Monitor Leader Health and Logs
A resilient Cribl deployment depends on more than just Worker and Edge Node capacity; the health of the Leader, both the application and its underlying host, is critical for orchestration and configuration integrity.
This topic outlines the recommended architectural patterns for monitoring Leader Nodes across different deployment models.
Responsibility by Deployment Model
Your monitoring strategy and data access levels are determined by the management of the control plane. While Cribl.Cloud provides a managed experience with native telemetry integration, customer-managed environments require a proactive architecture to capture host and application health.
| Component | Cribl.Cloud (Managed) | Customer-Managed |
|---|---|---|
| Infrastructure | Cribl manages the High-availability (HA) control plane and underlying infrastructure. | You are responsible for sizing, HA, failover, and OS maintenance of all self-hosted Nodes. |
| Host Metrics | Cribl provides abstracted host metrics; visible via built-in UI dashboards. | You must collect OS metrics (CPU, RAM, Disk, Network) via Cribl Edge on all self-hosted Nodes. |
| Internal Logs | Curated logs auto-routed to Cribl Lake; queryable via Cribl Search. | You have access to all filesystem logs, collected via Cribl Edge and Cribl Stream Pipeline for all self-hosted Nodes. |
| Primary Tooling | Cribl Search, Cribl Lake, and Cribl Insights (System Insights dashboards and Alerts) in Cribl.Cloud. | Cribl Edge and Cribl Stream (monitoring Pipeline), optionally Cribl Lake, in addition to external SIEM/observability tools. |
Cribl.Cloud Pattern
In a Cribl-managed environment, the Leader is treated as “Monitoring-as-a-Service.” Cribl performs the heavy lifting of log collection and infrastructure health on your behalf.

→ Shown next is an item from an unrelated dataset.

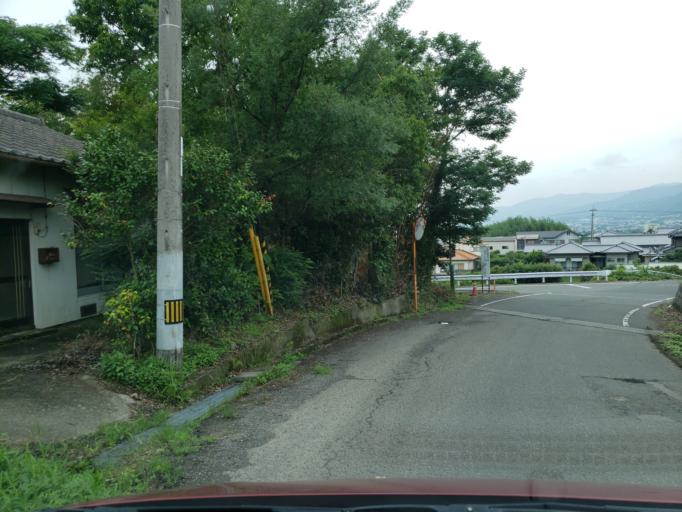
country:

- Log access: Most operational logs and internal metrics are automatically routed to Cribl Lake for use with Cribl Search. You do not need to configure the collection.
- Analysis and alerting: Use Cribl System Insights dashboards to monitor control-plane and data-plane health, and Insights Alerts for centralized alerting across products. Use Cribl Search when you need custom queries or scheduled searches over raw logs and Lake datasets.
- Operational view: Use the Cribl System Insights views in Cribl.Cloud for real-time health and historical trends across Leaders, Workers, and Edge Nodes.
Customer-Managed Pattern
When you host the Leader, you must replicate the telemetry Pipeline that Cribl manages in the cloud. Because a Leader is a control-plane component, it cannot act as its own data-plane collector. It coordinates the Worker Groups/Fleets but does not tail its own files or collect host-level metrics.
The Recommended Pattern
Deploy Cribl Edge on the Leader Node. Treat the Leader Node as a managed endpoint that forwards telemetry to a dedicated Stream Worker Group.
This pattern mirrors the automation Cribl performs in the cloud, giving you full visibility into the Leader Node and application state.
For details, see Installing Cribl Edge on Linux.
Components of the Pipeline
- Cribl Edge (Collection): Installed on the Leader Node to collect:
- Host metrics: CPU, memory, network, and disk (crucial for bundle storage and PQ volumes).
- Leader logs: Tailing
cribl.log,audit.log, andaccess.log.
- Cribl Stream (processing): The Cribl Edge Node forwards data to a Cribl Stream Worker Group. Here, you normalize the data and apply tags (such as
env:prod,role:leader). For details, see Cribl Edge to Cribl Stream. - Destinations (analysis): Cribl Stream routes the telemetry to your primary SIEM, observability tool, or Cribl Lake for long-term retention and auditing.
Key Observability Metrics
Once the Pipeline is established, focus your alerting on these three pillars:
- Control plane health: Leader uptime, API availability, and the success rate of configuration bundle distribution to Worker/Edge Nodes. For details, see Monitor Health and Metrics.
- Security and compliance: Monitor
audit.logfor unauthorized configuration changes andaccess.logfor unexpected administrative logins. - Resource constraints: Exhaustion of host resources is a leading cause of service disruption. Focus your monitoring on these high-impact areas. For details, see Internal Metrics.
- Disk Capacity: Monitor disk utilization specifically for bundle storage and log volumes running out of disk space is a primary cause of Leader instability.
- Persistent queues (PQ): For customer-managed deployments, monitor PQ closely. Backpressure or Destination unavailability can cause queues to fill rapidly, leading to data loss or Leader performance issues. For Cribl.Cloud, while the infrastructure is managed, monitoring PQ metrics remains a critical “early warning” indicator. Rising queue depths often signal downstream destination issues or throughput bottlenecks before they impact the control plane. For details, see Manage Backpressure.